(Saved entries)
***

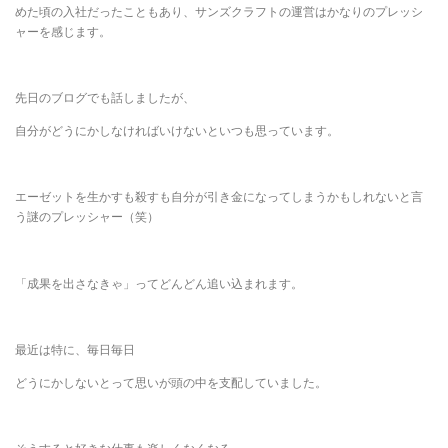
めた頃の入社だったこともあり、サンズクラフトの運営はかなりのプレッシ
ャーを感じます。
先日のブログでも話しましたが、
自分がどうにかしなければいけないといつも思っています。
エーゼットを生かすも殺すも自分が引き金になってしまうかもしれないと言
う謎のプレッシャー（笑）
「成果を出さなきゃ」ってどんどん追い込まれます。
最近は特に、毎日毎日
どうにかしないとって思いが頭の中を支配していました。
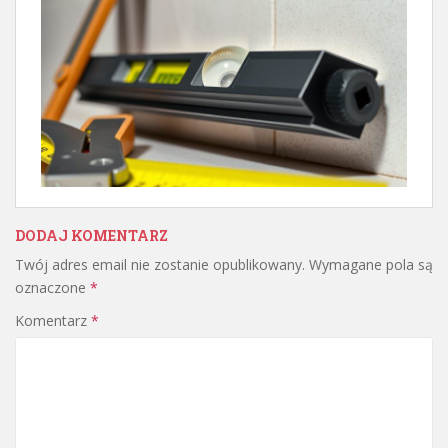
DODAJ KOMENTARZ
Twój adres email nie zostanie opublikowany.
Wymagane pola są
oznaczone
*
Komentarz
*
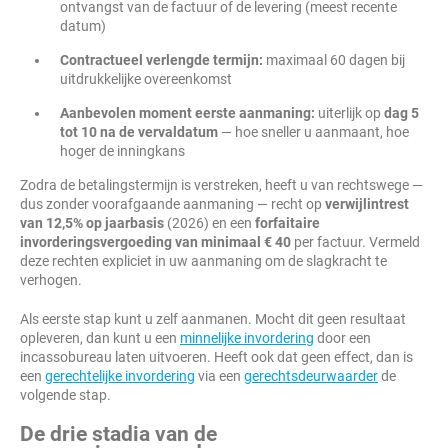
ontvangst van de factuur of de levering (meest recente
datum)
Contractueel verlengde termijn:
maximaal 60 dagen bij
uitdrukkelijke overeenkomst
Aanbevolen moment eerste aanmaning:
uiterlijk op
dag 5
tot 10 na de vervaldatum
— hoe sneller u aanmaant, hoe
hoger de inningkans
Zodra de betalingstermijn is verstreken, heeft u van rechtswege —
dus zonder voorafgaande aanmaning — recht op
verwijlintrest
van 12,5% op jaarbasis
(2026) en een
forfaitaire
invorderingsvergoeding van minimaal € 40
per factuur. Vermeld
deze rechten expliciet in uw aanmaning om de slagkracht te
verhogen.
Als eerste stap kunt u zelf aanmanen. Mocht dit geen resultaat
opleveren, dan kunt u een
minnelijke invordering
door een
incassobureau laten uitvoeren. Heeft ook dat geen effect, dan is
een
gerechtelijke invordering
via een
gerechtsdeurwaarder
de
volgende stap.
De drie stadia van de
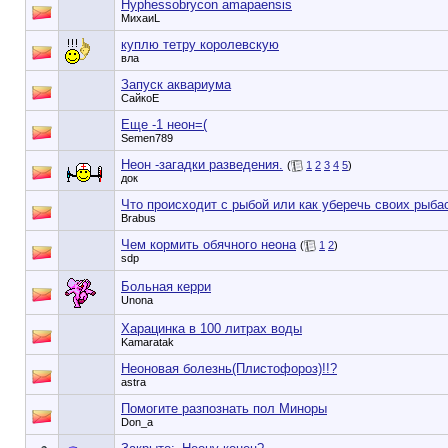
Hyphessobrycon amapaensis
МихаиL
куплю тетру королевскую
вла
Запуск аквариума
СайкоЕ
Еще -1 неон=(
Semen789
Неон -загадки разведения.
(
1
2
3
4
5
)
док
Что происходит с рыбой или как уберечь своих рыба
Brabus
Чем кормить обячного неона
(
1
2
)
sdp
Больная керри
Unona
Харацинка в 100 литрах воды
Kamaratak
Неоновая болезнь(Плистофороз)!!?
astra
Помогите разпознать пол Миноры
Don_a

***

About this exercise: Duplicate the lines from the start of the items through the line containing "どうにかしないとって思いが頭の中を支配していました。", including both ends. Leave the pictures out of your answer.

Task result:
めた頃の入社だったこともあり、サンズクラフトの運営はかなりのプレッシ
ャーを感じます。
先日のブログでも話しましたが、
自分がどうにかしなければいけないといつも思っています。
エーゼットを生かすも殺すも自分が引き金になってしまうかもしれないと言
う謎のプレッシャー（笑）
「成果を出さなきゃ」ってどんどん追い込まれます。
最近は特に、毎日毎日
どうにかしないとって思いが頭の中を支配していました。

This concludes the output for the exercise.